THE FACE OF EVIL has a familiar set-up — Earth-settled planet that’s forgotten its origins, devolving into two hostile cultures, one technological, one savage. It’s well-executed though, and it turns out the Doctor has a surprising role in the planet’s history. The best thing about this one, though, is the debut of Leela. “You know the very powerful and the very stupid have one thing in common. They don’t alter their views to fit the facts.”
THE ROBOTS OF DEATH would be a standout in any other season but it’s almost minor in S14. The TARDIS deposits the Doctor and Leela inside a giant mechanical miner whose crew are scouring a desert world for potentially valuable minerals. Unfortunately, some of the robot workers have decided to ignore the First Law of Robots and begin killing people. Oh, and look, these two strangers showing up must obviously be the guilty parties! The result is a mix of old-school murder mystery and SF. “I see, you’re one of those boring maniacs who likes to gloat.”
Last, but definitely not least we have the singularly frustrating THE TALONS OF WENG-CHIANG. The frustrating part is that it leans very heavily on Sinister Oriental stereotypes including tongs, opium, Fu Manchu-type villains and the general Othering of the Chinese. Not to mention that the sinister Chinese stage magician Chang is a British guy in yellowface. I’m sure for some fans these details will ruin what’s otherwise a fantastic story.

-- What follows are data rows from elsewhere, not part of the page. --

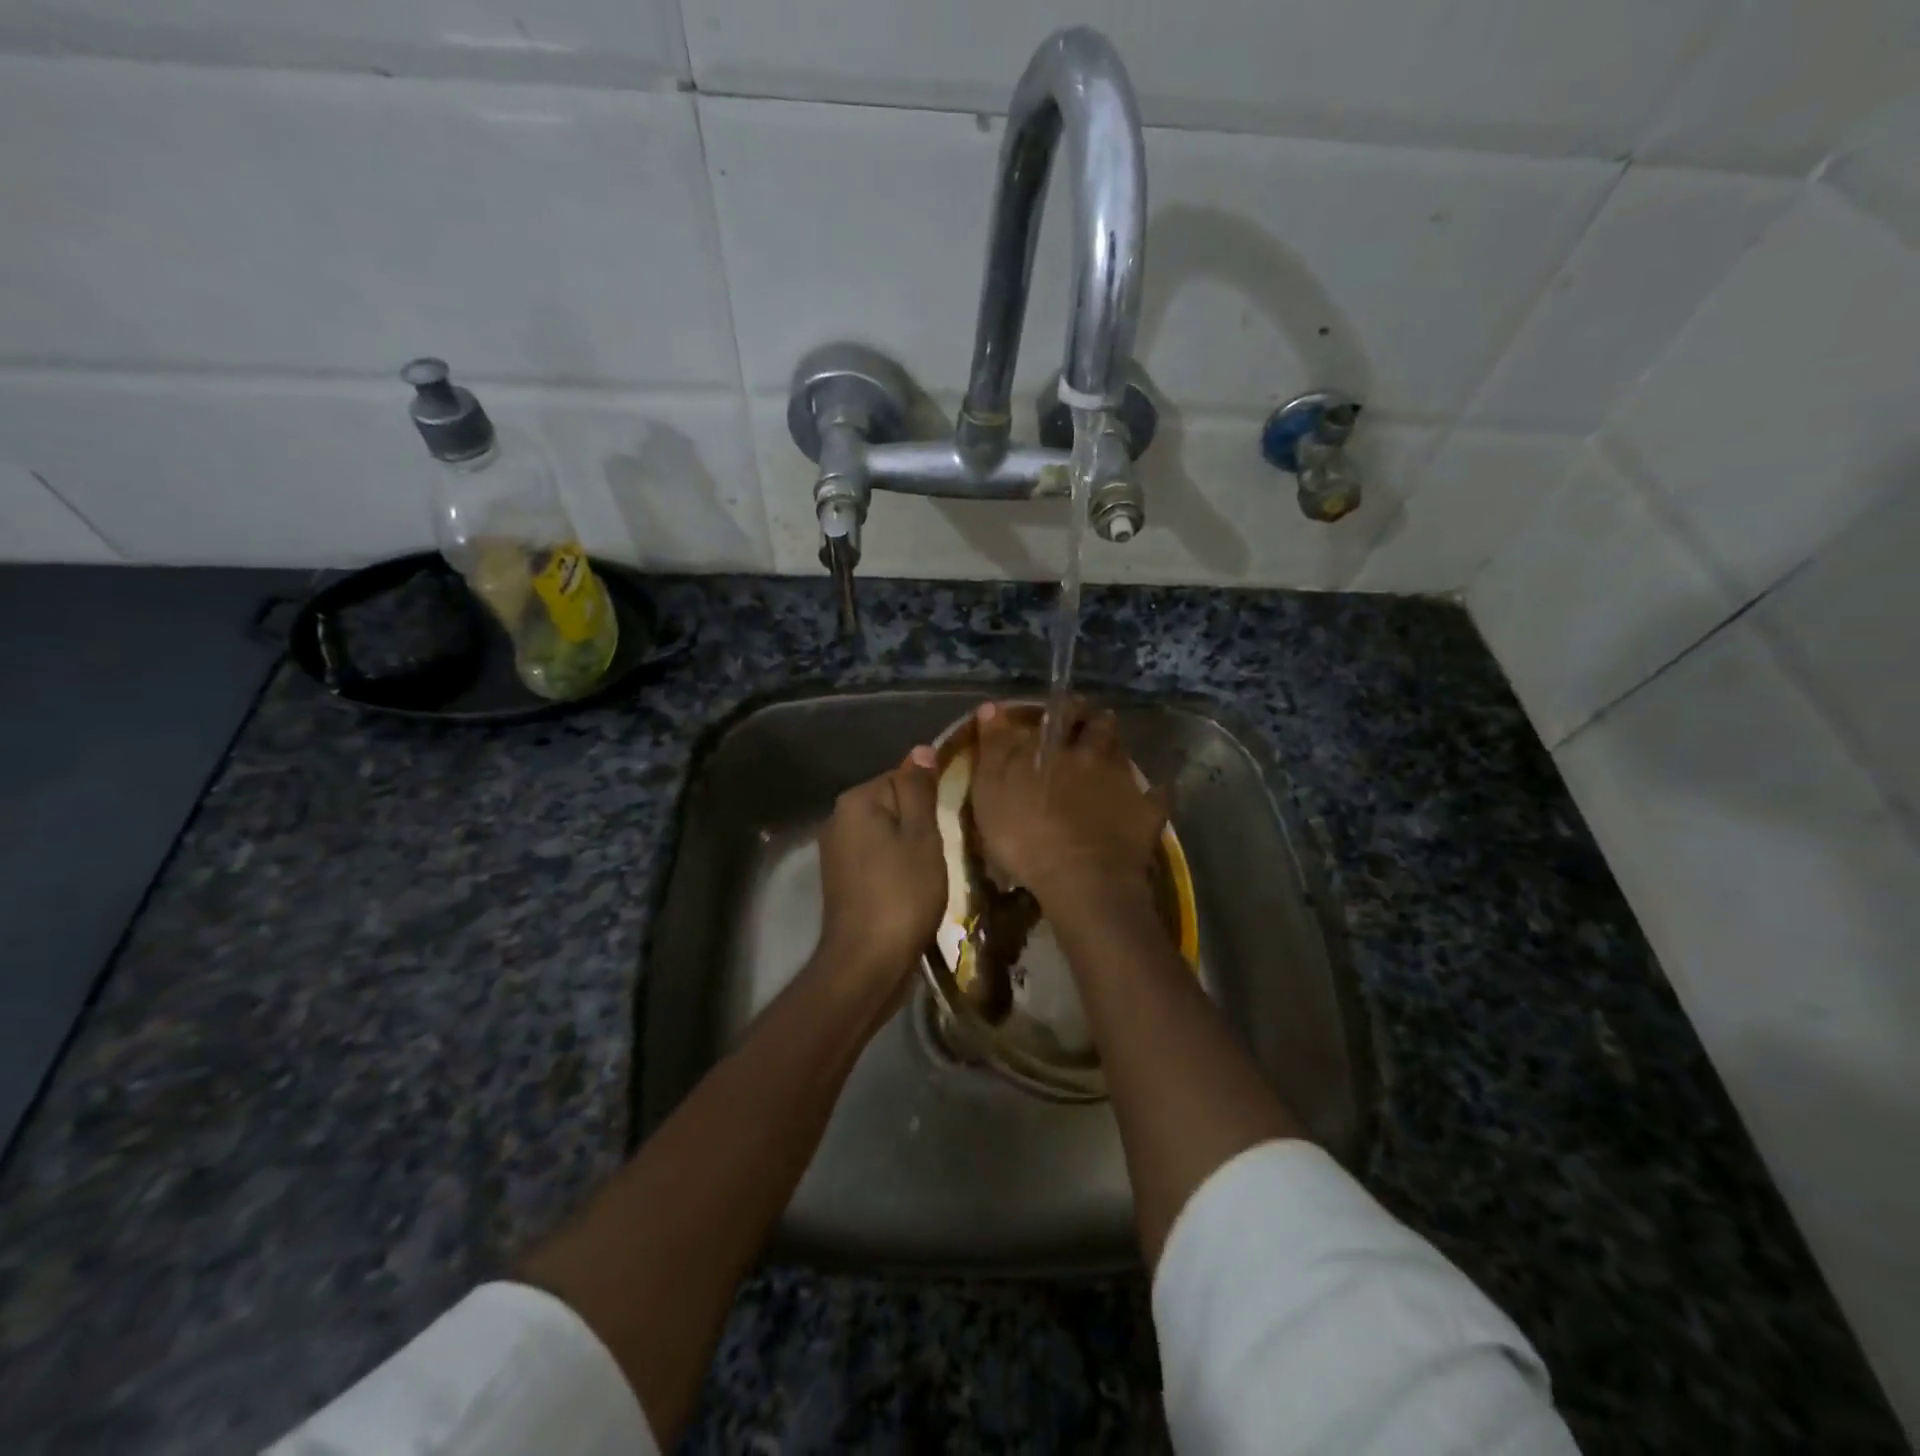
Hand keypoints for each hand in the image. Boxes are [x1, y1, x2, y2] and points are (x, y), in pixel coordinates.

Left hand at [814, 745, 945, 1001]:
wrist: (867, 962)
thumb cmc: (902, 894)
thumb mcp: (922, 836)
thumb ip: (919, 790)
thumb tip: (921, 750)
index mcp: (856, 801)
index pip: (902, 777)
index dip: (930, 799)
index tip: (950, 823)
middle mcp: (838, 819)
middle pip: (892, 805)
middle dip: (920, 823)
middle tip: (945, 850)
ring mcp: (835, 851)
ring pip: (886, 834)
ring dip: (910, 848)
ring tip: (932, 872)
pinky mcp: (840, 879)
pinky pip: (876, 858)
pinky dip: (895, 867)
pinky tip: (913, 888)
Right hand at [970, 699, 1168, 916]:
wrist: (1081, 879)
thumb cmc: (1025, 835)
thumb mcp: (990, 792)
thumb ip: (993, 748)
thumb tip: (991, 706)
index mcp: (1056, 748)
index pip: (1063, 712)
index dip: (1064, 706)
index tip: (1064, 706)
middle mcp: (1094, 756)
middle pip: (1101, 728)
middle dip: (1097, 722)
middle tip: (1091, 726)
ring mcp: (1124, 784)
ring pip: (1124, 755)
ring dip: (1118, 752)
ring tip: (1111, 757)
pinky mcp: (1146, 815)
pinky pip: (1156, 797)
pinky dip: (1152, 793)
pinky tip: (1151, 795)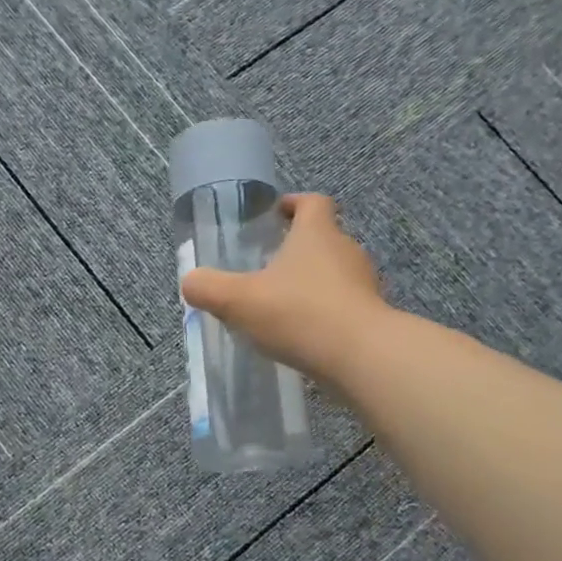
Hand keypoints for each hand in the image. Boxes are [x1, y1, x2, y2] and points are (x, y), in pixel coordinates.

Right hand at [180, 193, 389, 383]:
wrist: (361, 357)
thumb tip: (191, 281)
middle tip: (267, 267)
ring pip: (334, 273)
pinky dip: (323, 312)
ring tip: (281, 304)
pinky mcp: (370, 316)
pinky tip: (302, 334)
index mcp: (317, 233)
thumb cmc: (298, 313)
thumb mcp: (238, 300)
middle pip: (323, 238)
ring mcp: (363, 284)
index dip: (294, 204)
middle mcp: (345, 250)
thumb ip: (208, 288)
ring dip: (310, 283)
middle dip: (297, 248)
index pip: (312, 203)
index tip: (276, 215)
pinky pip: (342, 305)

The Doctor takes Leela to Victorian London to see how her Earth ancestors lived. They land, wouldn’t you know, just as Chang is mysteriously kidnapping local women using his hypnotic powers, with his not-so-inanimate ventriloquist dummy and the Scorpion Tong eliminating anyone who gets in the way. The Doctor and Leela find themselves working alongside the flamboyant showman Jago (Christopher Benjamin) and Professor Litefoot (Trevor Baxter) to learn what’s behind it all (it turns out to involve a rival time traveler whose scientific theories have some flaws). Despite running six parts, it never feels padded: it’s well-acted, tense, well-performed and cleverly done. Scriptwriter Robert Holmes actually hoped to give Jago and Litefoot a spinoff series, but it never came to pass. “Unfortunately the night vapors are very bad for my chest.”